The art walk, a walking tour of studios and galleries, is staged annually to benefit the Venice Family Clinic, a facility on Rose Avenue that offers free medical care to the poor and homeless.

In its first year, the art walk raised $35,000. Last year it netted $500,000, according to the clinic’s executive director, Fern Seizer. Organizers expect more than 5,000 people to join the tour this year.

Long Tradition

Supporters of the art walk say it combines Venice’s long tradition of artistic creativity with public service while raising money for a worthwhile cause.

The clinic, which is about to undergo a $2-million expansion, has operated in Venice since 1970. Last year, 250 volunteer doctors handled almost 25,000 patient visits. Nearly 90% of the patients have incomes below the poverty level, and 25% are homeless, Seizer said.

“We are here for people who have no other access to medical care,” she said.

The art walk starts at noon at Westminster School, 1010 W. Washington Blvd. Tickets, which are $35, can be ordered by calling (213) 392-8630. Participants are given maps and can walk or take special buses to the galleries and studios.

The daylong event also includes an auction of 300 pieces of art and an ethnic food fair on Westminster’s soccer field. A catered dinner in a hangar at Santa Monica Airport will be included for people who buy $200 tickets.


Robbie Conal is one of the artists on the tour.

Conal’s familiar “guerrilla posters” have started popping up all over the Westside, pasted onto the sides of buildings and other public spots. One shows caricatures of fallen evangelist Jim Bakker and his wife, Tammy, labeled “False” and “Profit”; another features President Reagan with the slogan “Contra-diction.”

“I try to use a deadpan humor, a little irony, to give a surprise to people (who see the posters) on their way to work,” said Conal, 42. “I’ve always been political. . . . The idea is to make art out of what is most meaningful to you.”

Conal first paints the caricatures in oils on canvas, and the paintings are displayed in galleries. From the paintings, he makes the posters. Conal said he and friends have put up the posters in several cities, reaching a broader audience than he could in a gallery.

Laura Russell works and lives in a high-ceilinged studio, tucked away above a row of storefronts near the Venice boardwalk. She molds pieces of plywood into geometrically abstract sculptures of all sizes, then applies varied paints.

“I consider them paintings; they just happen to be three-dimensional,” she said.

Russell, 39, hangs several of the pieces on the white walls of her studio, included in the art walk this year for the first time.

Peruvian Technique

Susan Venable, using a background in textiles and pre-Columbian art, has adapted the ancient Peruvian technique of twining to twist copper wire through layers of steel grids. The result is what she calls “reductivist” sculpture, the use of a minimum of materials to convey her message.


“A lot of ancient culture feeds back into my (work), even if the look is very high-tech,” said Venable, who chairs the Los Angeles Ethnic Arts Council.
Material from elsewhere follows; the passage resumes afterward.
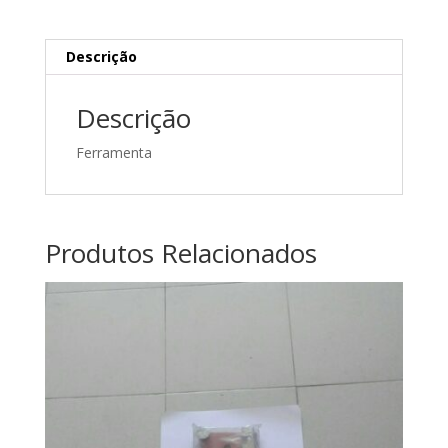
Descrição
Descrição
Ferramenta
Produtos Relacionados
Her studio will be part of the docent tour.

By touring studios, art admirers can get a feel for how the artist achieves his or her effect, said Sheila Goldberg, chairwoman of the Venice Art Walk.
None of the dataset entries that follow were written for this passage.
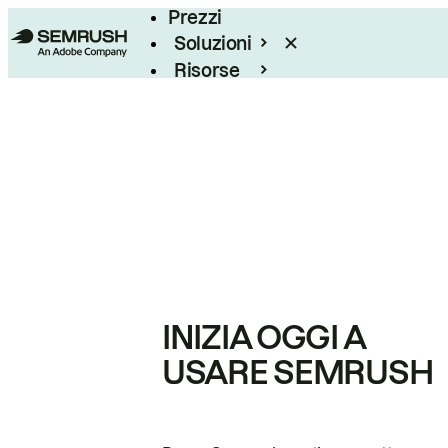
Prezzi
Soluzioni
Risorse
Enterprise
INIZIA OGGI A
USARE SEMRUSH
“People like to see the materials, the work in progress and the finished project,” she said. “They see the artist in the very space where he’s thinking about it, where the work is evolving.”
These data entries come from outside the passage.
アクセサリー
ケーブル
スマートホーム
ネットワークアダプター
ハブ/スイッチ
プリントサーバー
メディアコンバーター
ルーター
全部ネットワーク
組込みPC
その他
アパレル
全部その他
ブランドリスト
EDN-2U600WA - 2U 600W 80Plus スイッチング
The art walk has managed to survive the ups and downs of life in Venice, the sometimes spotty trend toward gentrification, the influx of the homeless, the backlash against the homeless, and the factious politics of the seaside community.

“For a long time, everyone was saying people were going to move out of Venice; I thought the art walk was going to collapse,” Goldberg said. “But people stayed, or they came back. . . . The artist population is not diminishing; in fact, it’s growing.

“The explosion of interest in art has played right into our hands. We are in the right time and place historically,” she said. “The . . . public has taken on a great interest in art; we make art very accessible to people.”